Sunday, 23 December 2012

A very 1968 christmas - its only 44 years ago

My last year's Christmas post was about that new version of Dickens' GREAT EXPECTATIONS, there has since been a newer version, but we always return to Lean's classic .....
Back in 1968 when I was 22 [it was my hippie summer of love, left - in my hipster jeans and bell and beads, taking acid with my hippie friends at 2001 A SPACE ODYSSEY, seeing The Doors and Jefferson Airplane at The Roundhouse, along with The Who, Traffic, Aretha Franklin etc], Carol Reed's film of Lionel Bart's musical OLIVER seemed a curiously old fashioned film then in the year of 2001 and those hip movies of the time, but it has grown in stature over the years and is a genuine Christmas classic too now. There is so much to like in it, it looks terrific of course, marvellous cast, those well-drilled dancing kids and again some terrific musical sequences. Oliver Reed too is a very fearsome Bill Sykes, as directed by his uncle Carol Reed.
 
THE LION IN WINTER, also 1968, was a marvellous treat then, it cemented Katharine Hepburn's return to movies, great period detail with all those dark ages castles. Its a witty script of course from the play, and very well directed by Anthony Harvey. I liked the faux medieval score too by John Barry. O'Toole is in his element and the young cast excel: Jane Merrow whom I liked and had met, Timothy Dalton (I had seen him up close in a stage play at London's Royal Court, where he was one of the most magnetic actors I had seen, plus Hopkins and John Castle.  It was magical seeing it on the big screen at the Odeon Haymarket, particularly when Kate's boat sails down the river and her later in-fighting with husband O'Toole and those unruly sons. If Eleanor of Aquitaine was not really like this then she should have been.
Kate of course is in her element - Pauline Kael though did not like her at all here, as per her caustic review in "Going Steady", where she said Hepburn had become "sweet and lovable ... like Helen Hayes". It remains a great Christmas movie though. 

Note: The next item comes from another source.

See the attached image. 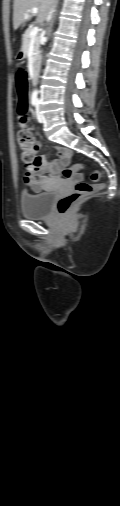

After Christmas: films of the year, headed by AMOUR. Maggie Smith back in cinemas in QUARTET and on television in the latest DOWNTON ABBEY Christmas Special, but I have 2 other Maggies to review: her other QUARTET for James Ivory in 1981 with Alan Bates and Isabelle Adjani; and a BBC production of MEMENTO MORI directed by Jack Clayton in 1992, which like MISS BRODIE, is from a tale by Muriel Spark. Happy Holidays!